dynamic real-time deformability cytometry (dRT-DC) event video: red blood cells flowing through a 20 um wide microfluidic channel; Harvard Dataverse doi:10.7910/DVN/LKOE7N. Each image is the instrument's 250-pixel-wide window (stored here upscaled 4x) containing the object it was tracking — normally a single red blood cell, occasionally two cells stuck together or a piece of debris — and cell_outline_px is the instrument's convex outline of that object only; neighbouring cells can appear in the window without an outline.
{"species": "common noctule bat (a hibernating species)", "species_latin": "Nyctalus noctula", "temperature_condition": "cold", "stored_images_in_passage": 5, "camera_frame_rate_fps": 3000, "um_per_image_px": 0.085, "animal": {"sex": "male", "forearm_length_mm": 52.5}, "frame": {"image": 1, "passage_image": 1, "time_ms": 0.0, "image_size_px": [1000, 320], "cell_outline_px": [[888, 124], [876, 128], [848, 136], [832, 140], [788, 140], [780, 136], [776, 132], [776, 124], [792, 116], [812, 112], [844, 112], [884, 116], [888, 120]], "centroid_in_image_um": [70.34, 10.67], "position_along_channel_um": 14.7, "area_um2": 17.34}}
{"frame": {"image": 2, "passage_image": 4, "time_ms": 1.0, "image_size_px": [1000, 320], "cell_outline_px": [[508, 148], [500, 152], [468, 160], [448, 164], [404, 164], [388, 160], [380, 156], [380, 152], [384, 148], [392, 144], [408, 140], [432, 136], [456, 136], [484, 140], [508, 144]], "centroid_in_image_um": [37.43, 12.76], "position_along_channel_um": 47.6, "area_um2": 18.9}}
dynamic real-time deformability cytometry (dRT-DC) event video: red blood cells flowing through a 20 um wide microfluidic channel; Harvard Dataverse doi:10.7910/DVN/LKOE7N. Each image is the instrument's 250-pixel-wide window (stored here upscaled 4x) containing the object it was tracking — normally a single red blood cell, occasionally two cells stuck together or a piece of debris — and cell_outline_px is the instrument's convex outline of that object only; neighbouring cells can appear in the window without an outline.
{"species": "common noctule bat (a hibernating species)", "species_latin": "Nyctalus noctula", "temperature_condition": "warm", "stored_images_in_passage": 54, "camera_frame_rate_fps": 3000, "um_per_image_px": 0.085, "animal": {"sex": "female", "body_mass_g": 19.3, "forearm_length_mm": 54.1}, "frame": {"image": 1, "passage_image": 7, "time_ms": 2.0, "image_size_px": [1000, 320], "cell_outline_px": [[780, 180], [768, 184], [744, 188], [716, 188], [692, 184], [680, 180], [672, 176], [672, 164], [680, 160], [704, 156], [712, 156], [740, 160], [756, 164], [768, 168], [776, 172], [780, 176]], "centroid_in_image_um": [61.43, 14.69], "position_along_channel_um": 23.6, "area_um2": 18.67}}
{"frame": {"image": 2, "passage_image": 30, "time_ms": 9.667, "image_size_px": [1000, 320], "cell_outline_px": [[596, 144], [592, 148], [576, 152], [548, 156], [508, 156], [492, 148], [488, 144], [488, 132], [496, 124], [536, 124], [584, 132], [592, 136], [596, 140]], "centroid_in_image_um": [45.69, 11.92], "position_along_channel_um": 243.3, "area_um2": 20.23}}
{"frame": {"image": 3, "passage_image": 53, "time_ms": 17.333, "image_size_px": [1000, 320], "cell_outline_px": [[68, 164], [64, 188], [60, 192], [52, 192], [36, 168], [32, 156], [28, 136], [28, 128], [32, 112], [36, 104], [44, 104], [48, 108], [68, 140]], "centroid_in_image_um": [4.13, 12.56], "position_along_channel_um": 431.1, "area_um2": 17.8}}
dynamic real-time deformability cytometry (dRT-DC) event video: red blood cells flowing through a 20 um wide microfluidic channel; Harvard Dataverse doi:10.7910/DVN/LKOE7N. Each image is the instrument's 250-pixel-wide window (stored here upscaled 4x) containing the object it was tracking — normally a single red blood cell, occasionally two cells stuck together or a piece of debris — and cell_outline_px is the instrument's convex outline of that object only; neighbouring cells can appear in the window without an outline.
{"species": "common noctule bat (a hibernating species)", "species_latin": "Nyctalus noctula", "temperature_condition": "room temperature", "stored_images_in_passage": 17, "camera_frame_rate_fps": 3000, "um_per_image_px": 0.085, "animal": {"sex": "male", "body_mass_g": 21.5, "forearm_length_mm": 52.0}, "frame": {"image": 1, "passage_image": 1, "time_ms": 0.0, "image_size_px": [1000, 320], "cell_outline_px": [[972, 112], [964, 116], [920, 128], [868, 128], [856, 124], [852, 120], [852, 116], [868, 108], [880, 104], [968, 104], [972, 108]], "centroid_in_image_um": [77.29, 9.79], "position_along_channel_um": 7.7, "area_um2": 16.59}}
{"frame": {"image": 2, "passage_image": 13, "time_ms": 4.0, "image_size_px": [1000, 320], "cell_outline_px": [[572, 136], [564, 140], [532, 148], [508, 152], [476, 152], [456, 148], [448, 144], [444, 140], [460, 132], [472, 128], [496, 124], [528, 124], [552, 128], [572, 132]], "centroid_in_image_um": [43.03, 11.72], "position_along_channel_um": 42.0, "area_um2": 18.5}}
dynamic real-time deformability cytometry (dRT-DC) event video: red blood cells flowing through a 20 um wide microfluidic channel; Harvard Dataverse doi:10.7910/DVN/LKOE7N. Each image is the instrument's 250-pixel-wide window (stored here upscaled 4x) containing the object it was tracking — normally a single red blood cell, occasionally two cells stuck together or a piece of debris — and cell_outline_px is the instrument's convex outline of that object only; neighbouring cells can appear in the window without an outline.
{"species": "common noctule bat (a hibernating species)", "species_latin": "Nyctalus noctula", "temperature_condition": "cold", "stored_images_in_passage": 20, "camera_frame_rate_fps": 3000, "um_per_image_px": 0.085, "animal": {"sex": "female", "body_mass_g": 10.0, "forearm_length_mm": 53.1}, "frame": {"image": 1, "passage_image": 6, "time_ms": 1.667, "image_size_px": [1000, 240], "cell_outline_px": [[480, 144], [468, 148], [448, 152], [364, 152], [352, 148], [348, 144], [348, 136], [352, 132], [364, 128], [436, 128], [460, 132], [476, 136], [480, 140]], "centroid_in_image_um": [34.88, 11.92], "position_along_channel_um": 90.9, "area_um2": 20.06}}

◆ GIVEN TASK
Without leaving anything out, give the entries again exactly.

◆ COMPLETE ANSWER
dynamic real-time deformability cytometry (dRT-DC) event video: red blood cells flowing through a 20 um wide microfluidic channel; Harvard Dataverse doi:10.7910/DVN/LKOE7N. Each image is the instrument's 250-pixel-wide window (stored here upscaled 4x) containing the object it was tracking — normally a single red blood cell, occasionally two cells stuck together or a piece of debris — and cell_outline_px is the instrument's convex outline of that object only; neighbouring cells can appear in the window without an outline.
{"species": "common noctule bat (a hibernating species)", "species_latin": "Nyctalus noctula", "temperature_condition": "cold", "stored_images_in_passage": 5, "camera_frame_rate_fps": 3000, "um_per_image_px": 0.085, "animal": {"sex": "male", "forearm_length_mm": 52.5}, "frame": {"image": 1, "passage_image": 1, "time_ms": 0.0, "image_size_px": [1000, 320], "cell_outline_px": [[888, 124], [876, 128], [848, 136], [832, 140], [788, 140], [780, 136], [776, 132], [776, 124], [792, 116], [812, 112], [844, 112], [884, 116], [888, 120]], "centroid_in_image_um": [70.34, 10.67], "position_along_channel_um": 14.7, "area_um2": 17.34}}
{"frame": {"image": 2, "passage_image": 4, "time_ms": 1.0, "image_size_px": [1000, 320], "cell_outline_px": [[508, 148], [500, 152], [468, 160], [448, 164], [404, 164], [388, 160], [380, 156], [380, 152], [384, 148], [392, 144], [408, 140], [432, 136], [456, 136], [484, 140], [508, 144]], "centroid_in_image_um": [37.43, 12.76], "position_along_channel_um": 47.6, "area_um2": 18.9}}
dynamic real-time deformability cytometry (dRT-DC) event video: red blood cells flowing through a 20 um wide microfluidic channel; Harvard Dataverse doi:10.7910/DVN/LKOE7N. Each image is the instrument's 250-pixel-wide window (stored here upscaled 4x) containing the object it was tracking — normally a single red blood cell, occasionally two cells stuck together or a piece of debris — and cell_outline_px is the instrument's convex outline of that object only; neighbouring cells can appear in the window without an outline.
{"species": "common noctule bat (a hibernating species)", "species_latin": "Nyctalus noctula", "temperature_condition": "warm", "stored_images_in_passage": 54, "camera_frame_rate_fps": 3000, "um_per_image_px": 0.085, "animal": {"sex": "female", "body_mass_g": 19.3, "forearm_length_mm": 54.1}, "frame": {"image": 1, "passage_image": 7, "time_ms": 2.0, "image_size_px": [1000, 320], "cell_outline_px": [[780, 180], [768, 184], [744, 188], [716, 188], [692, 184], [680, 180], [672, 176], [672, 164], [680, 160], [704, 156], [712, 156], [740, 160], [756, 164], [768, 168], [776, 172], [780, 176]], "centroid_in_image_um": [61.43, 14.69], "position_along_channel_um": 23.6, "area_um2": 18.67}}
{"frame": {"image": 2, "passage_image": 30, "time_ms": 9.667, "image_size_px": [1000, 320], "cell_outline_px": [[596, 144], [592, 148], [576, 152], [548, 156], [508, 156], [492, 148], [488, 144], [488, 132], [496, 124], [536, 124], [584, 132], [592, 136], [596, 140]], "centroid_in_image_um": [45.69, 11.92], "position_along_channel_um": 243.3, "area_um2": 20.23}}
{"frame": {"image": 3, "passage_image": 53, "time_ms": 17.333, "image_size_px": [1000, 320], "cell_outline_px": [[68, 164], [64, 188], [60, 192], [52, 192], [36, 168], [32, 156], [28, 136], [28, 128], [32, 112], [36, 104], [44, 104], [48, 108], [68, 140]], "centroid_in_image_um": [4.13, 12.56], "position_along_channel_um": 431.1, "area_um2": 17.8}}
dynamic real-time deformability cytometry (dRT-DC) event video: red blood cells flowing through a 20 um wide microfluidic channel; Harvard Dataverse doi:10.7910/DVN/LKOE7N. Each image is the instrument's 250-pixel-wide window (stored here upscaled 4x) containing the object it was tracking — normally a single red blood cell, occasionally two cells stuck together or a piece of debris — and cell_outline_px is the instrument's convex outline of that object only; neighbouring cells can appear in the window without an outline.
{"species": "common noctule bat (a hibernating species)", "species_latin": "Nyctalus noctula", "temperature_condition": "room temperature", "stored_images_in_passage": 17, "camera_frame_rate_fps": 3000, "um_per_image_px": 0.085, "animal": {"sex": "male", "body_mass_g": 21.5, "forearm_length_mm": 52.0}, "frame": {"image": 1, "passage_image": 1, "time_ms": 0.0, "image_size_px": [1000, 320], "cell_outline_px": [[972, 112], [964, 116], [920, 128], [868, 128], [856, 124], [852, 120], [852, 116], [868, 108], [880, 104], [968, 104], [972, 108]], "centroid_in_image_um": [77.29, 9.79], "position_along_channel_um": 7.7, "area_um2": 16.59}}
{"frame": {"image": 2, "passage_image": 13, "time_ms": 4.0, "image_size_px": [1000, 320], "cell_outline_px": [[572, 136], [564, 140], [532, 148], [508, 152], [476, 152], [456, 148], [448, 144], [444, 140], [460, 132], [472, 128], [496, 124], [528, 124], [552, 128], [572, 132]], "centroid_in_image_um": [43.03, 11.72], "position_along_channel_um": 42.0, "area_um2": 18.5}}
dynamic real-time deformability cytometry (dRT-DC) event video: red blood cells flowing through a 20 um wide microfluidic channel; Harvard Dataverse doi:10.7910/DVN/LKOE7N. Each image is the instrument's 250-pixel-wide window (stored here upscaled 4x) containing the object it was tracking — normally a single red blood cell, occasionally two cells stuck together or a piece of debris — and cell_outline_px is the instrument's convex outline of that object only; neighbouring cells can appear in the window without an outline.
{"species": "common noctule bat (a hibernating species)", "species_latin": "Nyctalus noctula", "temperature_condition": "cold", "stored_images_in_passage": 20, "camera_frame_rate_fps": 3000, "um_per_image_px": 0.085, "animal": {"sex": "female", "body_mass_g": 10.0, "forearm_length_mm": 53.1}, "frame": {"image": 1, "passage_image": 6, "time_ms": 1.667, "image_size_px": [1000, 240], "cell_outline_px": [[480, 144], [468, 148], [448, 152], [364, 152], [352, 148], [348, 144], [348, 136], [352, 132], [364, 128], [436, 128], [460, 132], [476, 136], [480, 140]], "centroid_in_image_um": [34.88, 11.92], "position_along_channel_um": 90.9, "area_um2": 20.06}}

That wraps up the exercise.